Lavender fills the early-summer garden with sensory delights: beautiful purple-tone blooms atop foliage that oozes fragrance on a sunny afternoon. Every part of the plant is infused with aromatic oil, making this a choice herb to place along pathways or near outdoor seating areas so you can savor the fragrance. Lavender varieties abound: The darker the flower, the more intense the aroma — and the flavor in cooking.
Drought-, heat-, and wind-tolerant, lavender doesn’t like poor drainage, waterlogged soil, or high humidity. Raised beds can enhance drainage; surrounding plants with a gravel mulch can help increase heat around roots. After flowering, shear plants to induce bushiness and subsequent bloom. Avoid cutting plants back to the ground. Dried blooms retain fragrance for a long time; crush dried flowers to release aromatic oils anew.
Type: Herb, Perennial, Shrub
Height: 1 to 3 feet
Width: 1-3 feet wide
Flower color: Blue
Foliage color: Gray/Silver
Seasonal features: Summer bloom
Problem solvers: Deer resistant, Drought tolerant, Groundcover, Slope/Erosion Control
Special features: Attracts birds, Cut flowers, Fragrance, Good for containers
How to Grow Lavender in the Garden
As lavender seeds are slow to germinate, purchasing seedling plants is the most reliable way to grow this plant.

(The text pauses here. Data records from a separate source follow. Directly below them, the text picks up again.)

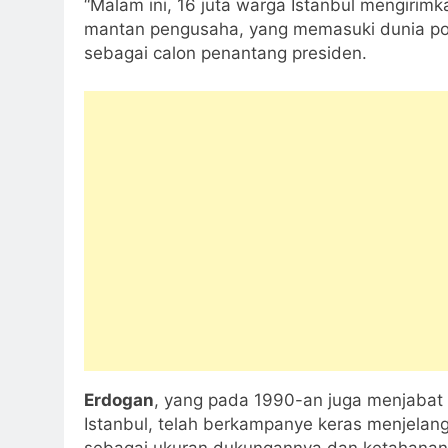
“Malam ini, 16 juta warga Istanbul mengirim
mantan pengusaha, yang memasuki dunia pol
sebagai calon penantang presiden.
Erdogan
, yang pada 1990-an juga menjabat 
Istanbul, telah berkampanye keras menjelang
sebagai ukuran dukungannya dan ketahanan 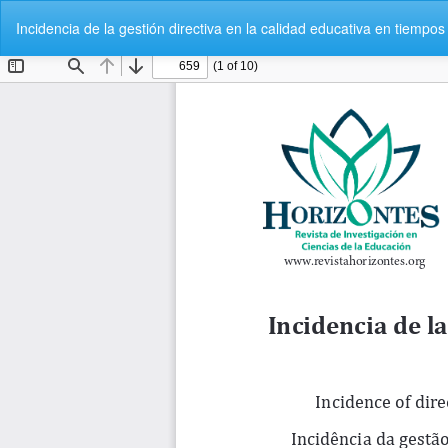
Volver
Incidencia de la gestión directiva en la calidad educativa en tiemp
a
los
detalles
del
artículo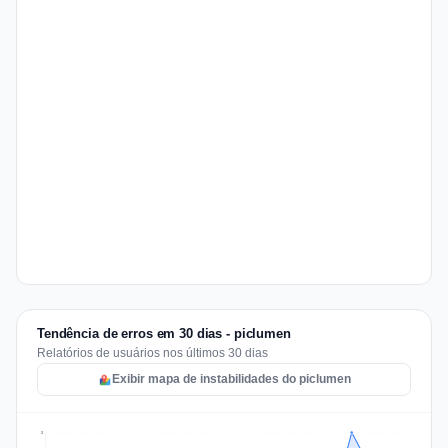
Tendência de erros em 30 dias - piclumen
Relatórios de usuários nos últimos 30 dias
Exibir mapa de instabilidades do piclumen
3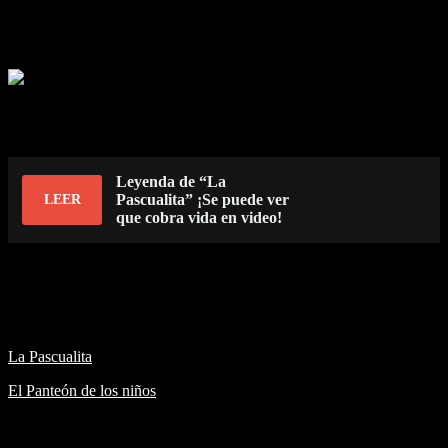
tarde, fue el tiempo en el que ocurrió el accidente, aún se puede
escuchar el ruido de un colosal accidente y los lamentos de infantes
que no cesan.
Cada año se realiza un homenaje local a esos niños, esperando que
algún día puedan encontrar la paz que tanto necesitan y que unidos
puedan dejar atrás el mundo de los vivos…
Leyenda de “La
Pascualita” ¡Se puede ver
LEER
que cobra vida en video!
Atte. Edy Doo
Leyendas cortas de Chihuahua
La Pascualita
El Panteón de los niños
Related Posts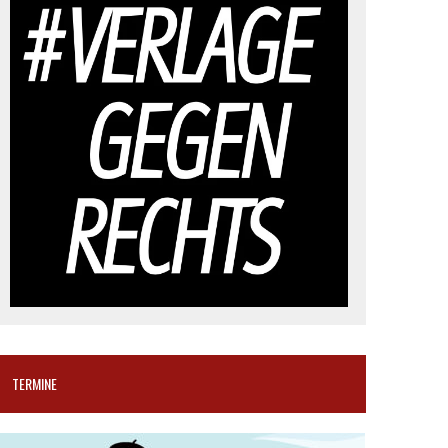
TERMINE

Growing lavender plants is an easy endeavor provided you give them what they need. Although lavender can tolerate a variety of growing conditions, this plant thrives best under warm, sunny conditions in well-drained soil. In addition, an alkaline soil rich in organic matter can encourage higher plant oil production, enhancing the fragrance in lavender plants.
As lavender is native to arid regions, the plant will not tolerate moist or overly wet conditions; therefore, it’s important to consider location when growing lavender plants. They should be located in areas with adequate drainage and spaced far enough apart to ensure good air circulation. This will help reduce the chance of developing root rot.
Once established, lavender plants require little care or maintenance. While they should be watered regularly early on, established plants need little water, as they are extremely drought tolerant.
Regular pruning not only keeps lavender plants neat looking in appearance, but also helps to encourage new growth. Low-growing varieties can be cut back to the new growth while larger types can be pruned to about a third of their overall height.
Generally, lavender plants take up to a year or more before they are ready for harvesting. However, once they are ready, it’s best to harvest the plants early in the day, picking flower spikes that haven’t fully opened yet. Bundle the plants up and hang upside down in a dry, dark area for about one to two weeks.
How to Grow Lavender Indoors
Growing lavender plants indoors is no different from out in the garden. However, when growing lavender inside, make sure that the plants receive plenty of light and warm temperatures. Water only when the plants are significantly dry and do not fertilize.
We hope that after reading these growing tips, lavender will make it into your garden. Once you know how to grow lavender, you can enjoy these fragrant plants for years to come.